= Beginning of Section =

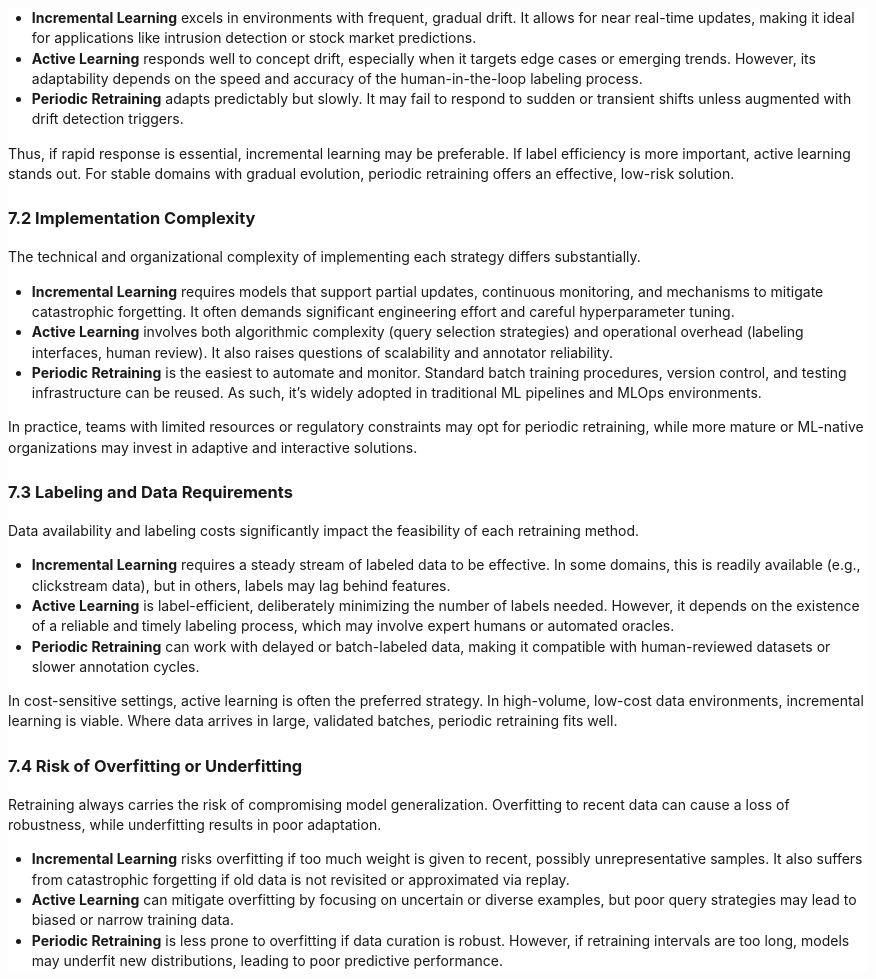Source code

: - **Incremental Learning** excels in environments with frequent, gradual drift. It allows for near real-time updates, making it ideal for applications like intrusion detection or stock market predictions.
- **Active Learning** responds well to concept drift, especially when it targets edge cases or emerging trends. However, its adaptability depends on the speed and accuracy of the human-in-the-loop labeling process.
- **Periodic Retraining** adapts predictably but slowly. It may fail to respond to sudden or transient shifts unless augmented with drift detection triggers.

Thus, if rapid response is essential, incremental learning may be preferable. If label efficiency is more important, active learning stands out. For stable domains with gradual evolution, periodic retraining offers an effective, low-risk solution.

### 7.2 Implementation Complexity

The technical and organizational complexity of implementing each strategy differs substantially.

- **Incremental Learning** requires models that support partial updates, continuous monitoring, and mechanisms to mitigate catastrophic forgetting. It often demands significant engineering effort and careful hyperparameter tuning.
- **Active Learning** involves both algorithmic complexity (query selection strategies) and operational overhead (labeling interfaces, human review). It also raises questions of scalability and annotator reliability.
- **Periodic Retraining** is the easiest to automate and monitor. Standard batch training procedures, version control, and testing infrastructure can be reused. As such, it’s widely adopted in traditional ML pipelines and MLOps environments.

In practice, teams with limited resources or regulatory constraints may opt for periodic retraining, while more mature or ML-native organizations may invest in adaptive and interactive solutions.

### 7.3 Labeling and Data Requirements

Data availability and labeling costs significantly impact the feasibility of each retraining method.

- **Incremental Learning** requires a steady stream of labeled data to be effective. In some domains, this is readily available (e.g., clickstream data), but in others, labels may lag behind features.
- **Active Learning** is label-efficient, deliberately minimizing the number of labels needed. However, it depends on the existence of a reliable and timely labeling process, which may involve expert humans or automated oracles.
- **Periodic Retraining** can work with delayed or batch-labeled data, making it compatible with human-reviewed datasets or slower annotation cycles.

In cost-sensitive settings, active learning is often the preferred strategy. In high-volume, low-cost data environments, incremental learning is viable. Where data arrives in large, validated batches, periodic retraining fits well.

### 7.4 Risk of Overfitting or Underfitting

Retraining always carries the risk of compromising model generalization. Overfitting to recent data can cause a loss of robustness, while underfitting results in poor adaptation.

- **Incremental Learning** risks overfitting if too much weight is given to recent, possibly unrepresentative samples. It also suffers from catastrophic forgetting if old data is not revisited or approximated via replay.
- **Active Learning** can mitigate overfitting by focusing on uncertain or diverse examples, but poor query strategies may lead to biased or narrow training data.
- **Periodic Retraining** is less prone to overfitting if data curation is robust. However, if retraining intervals are too long, models may underfit new distributions, leading to poor predictive performance.
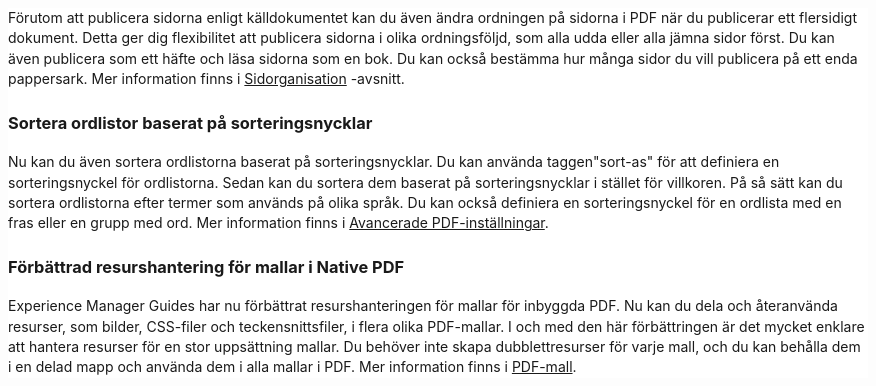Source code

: Förutom att publicera sidorna enligt källdokumentet kan du även ändra ordningen på sidorna i PDF när du publicerar ett flersidigt dokument.  Detta ger dig flexibilitet att publicera sidorna i olika ordningsföljd, som alla udda eller alla jämna sidor först. Du kan även publicera som ett häfte och läsa sidorna som en bok. Du kan också bestämma hur många sidor du vill publicera på ett enda pappersark. Mer information finns i [Sidorganisation](../native-pdf/components-pdf-template.md#page-organization) -avsnitt.

### Sortera ordlistor baserat på sorteringsnycklar

Nu kan du även sortera ordlistorna baserat på sorteringsnycklar. Du kan använda taggen&quot;sort-as&quot; för att definiera en sorteringsnyckel för ordlistorna. Sedan kan du sortera dem baserat på sorteringsnycklar i stället för villkoren. På så sätt kan du sortera ordlistorna efter termer som används på olika språk. Du kan också definiera en sorteringsnyckel för en ordlista med en fras eller en grupp med ord.
Mer information finns i [Avancerade PDF-inställningar](../native-pdf/components-pdf-template.md#advanced-pdf-settings).


### Förbättrad resurshantering för mallar i Native PDF

Experience Manager Guides har nu förbättrat resurshanteringen för mallar för inbyggda PDF. Nu kan du dela och återanvända resurser, som bilder, CSS-filer och teckensnittsfiler, i flera olika PDF-mallar. I och med den här förbättringen är det mycket enklare att hantera resurser för en stor uppsättning mallar. Du behöver inte skapa dubblettresurser för varje mall, och du kan behålla dem i en delad mapp och använda dem i alla mallar i PDF.
Mer information finns i [PDF-mall](../native-pdf/pdf-template.md).































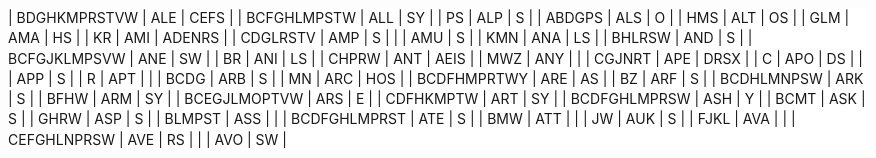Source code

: | BDGHKMPRSTVW | ALE | CEFS |
| BCFGHLMPSTW | ALL | SY |
| PS | ALP | S |
| ABDGPS | ALS | O |
| HMS | ALT | OS |
| GLM | AMA | HS |
| KR | AMI | ADENRS |
| CDGLRSTV | AMP | S |
|  | AMU | S |
| KMN | ANA | LS |
| BHLRSW | AND | S |
| BCFGJKLMPSVW | ANE | SW |
| BR | ANI | LS |
| CHPRW | ANT | AEIS |
| MWZ | ANY |  |
| CGJNRT | APE | DRSX |
| C | APO | DS |
|  | APP | S |
| R | APT |  |
| BCDG | ARB | S |
| MN | ARC | HOS |
| BCDFHMPRTWY | ARE | AS |
| BZ | ARF | S |
| BCDHLMNPSW | ARK | S |
| BFHW | ARM | SY |
| BCEGJLMOPTVW | ARS | E |
| CDFHKMPTW | ART | SY |
| BCDFGHLMPRSW | ASH | Y |
| BCMT | ASK | S |
| GHRW | ASP | S |
| BLMPST | ASS |  |
| BCDFGHLMPRST | ATE | S |
| BMW | ATT |  |
| JW | AUK | S |
| FJKL | AVA |  |
| CEFGHLNPRSW | AVE | RS |
|  | AVO | SW |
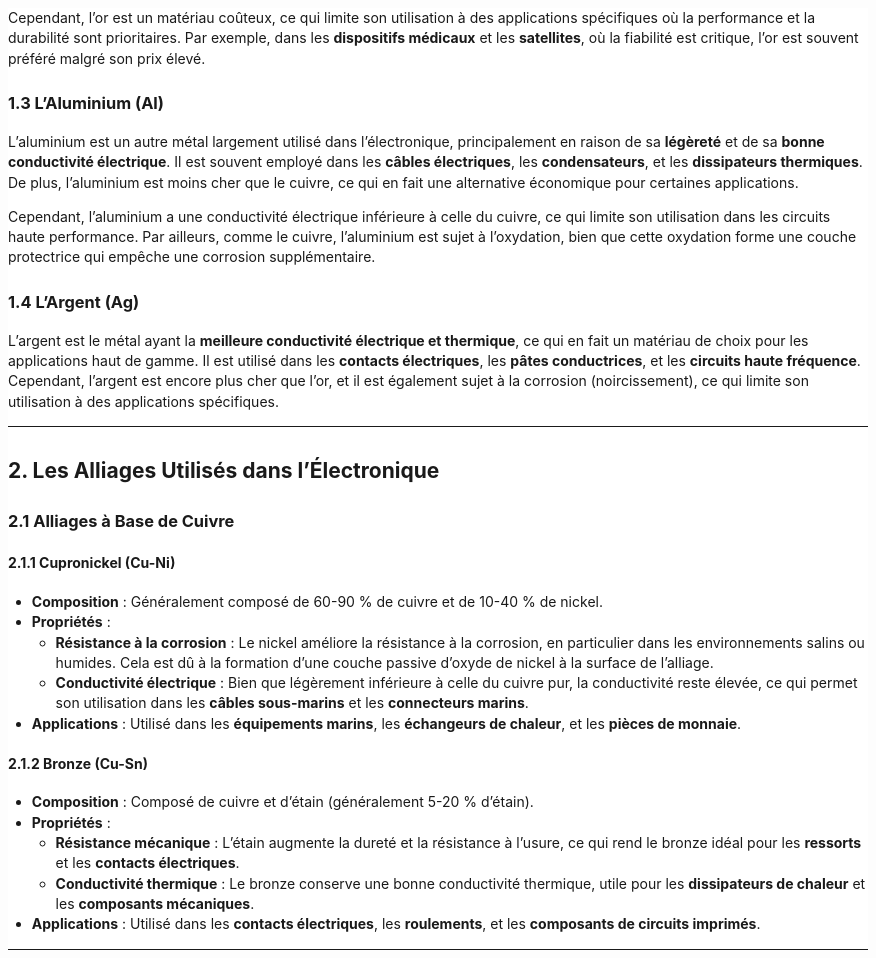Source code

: Cependant, l’or est un matériau coûteux, ce qui limite son utilisation à des applications spécifiques où la performance et la durabilité sont prioritaires. Par exemple, dans les **dispositifs médicaux** et les **satellites**, où la fiabilité est critique, l’or est souvent préféré malgré son prix élevé.  

### 1.3 L’Aluminium (Al)  
L’aluminium est un autre métal largement utilisé dans l’électronique, principalement en raison de sa **légèreté** et de sa **bonne conductivité électrique**. Il est souvent employé dans les **câbles électriques**, les **condensateurs**, et les **dissipateurs thermiques**. De plus, l’aluminium est moins cher que le cuivre, ce qui en fait une alternative économique pour certaines applications.  

Cependant, l’aluminium a une conductivité électrique inférieure à celle du cuivre, ce qui limite son utilisation dans les circuits haute performance. Par ailleurs, comme le cuivre, l’aluminium est sujet à l’oxydation, bien que cette oxydation forme une couche protectrice qui empêche une corrosion supplémentaire.  

### 1.4 L’Argent (Ag)  
L’argent est le métal ayant la **meilleure conductivité électrique et thermique**, ce qui en fait un matériau de choix pour les applications haut de gamme. Il est utilisé dans les **contacts électriques**, les **pâtes conductrices**, et les **circuits haute fréquence**. Cependant, l’argent est encore plus cher que l’or, et il est également sujet à la corrosion (noircissement), ce qui limite son utilisation à des applications spécifiques.  

---

## 2. Les Alliages Utilisés dans l’Électronique  

### 2.1 Alliages à Base de Cuivre  

#### 2.1.1 Cupronickel (Cu-Ni)  
- **Composition** : Généralement composé de 60-90 % de cuivre et de 10-40 % de nickel.  
- **Propriétés** :  
  - **Résistance à la corrosion** : Le nickel améliore la résistance à la corrosion, en particulier dans les environnements salins ou humides. Cela est dû à la formation d’une couche passive d’oxyde de nickel à la surface de l’alliage.  
  - **Conductivité électrique** : Bien que légèrement inférieure à celle du cuivre pur, la conductivité reste élevée, ce qui permet son utilisation dans les **câbles sous-marins** et les **connecteurs marins**.  
- **Applications** : Utilisé dans les **équipements marins**, les **échangeurs de chaleur**, et les **pièces de monnaie**.  

#### 2.1.2 Bronze (Cu-Sn)  
- **Composition** : Composé de cuivre et d’étain (généralement 5-20 % d’étain).  
- **Propriétés** :  
  - **Résistance mécanique** : L’étain augmente la dureté et la résistance à l’usure, ce qui rend le bronze idéal pour les **ressorts** et les **contacts électriques**.  
  - **Conductivité thermique** : Le bronze conserve une bonne conductivité thermique, utile pour les **dissipateurs de chaleur** et les **composants mécaniques**.  
- **Applications** : Utilisé dans les **contacts électriques**, les **roulements**, et les **composants de circuits imprimés**.  

---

= End of Section =

BRIEF :: Starting at the line containing "Thus, if rapid" and ending at the line containing "The technical and", reproduce those lines with "periodic retraining" swapped for "scheduled retraining" and nothing else altered.

RESULT ::
Thus, if rapid response is essential, incremental learning may be preferable. If label efficiency is more important, active learning stands out. For stable domains with gradual evolution, scheduled retraining offers an effective, low-risk solution.

### 7.2 Implementation Complexity

The technical and organizational complexity of implementing each strategy differs substantially.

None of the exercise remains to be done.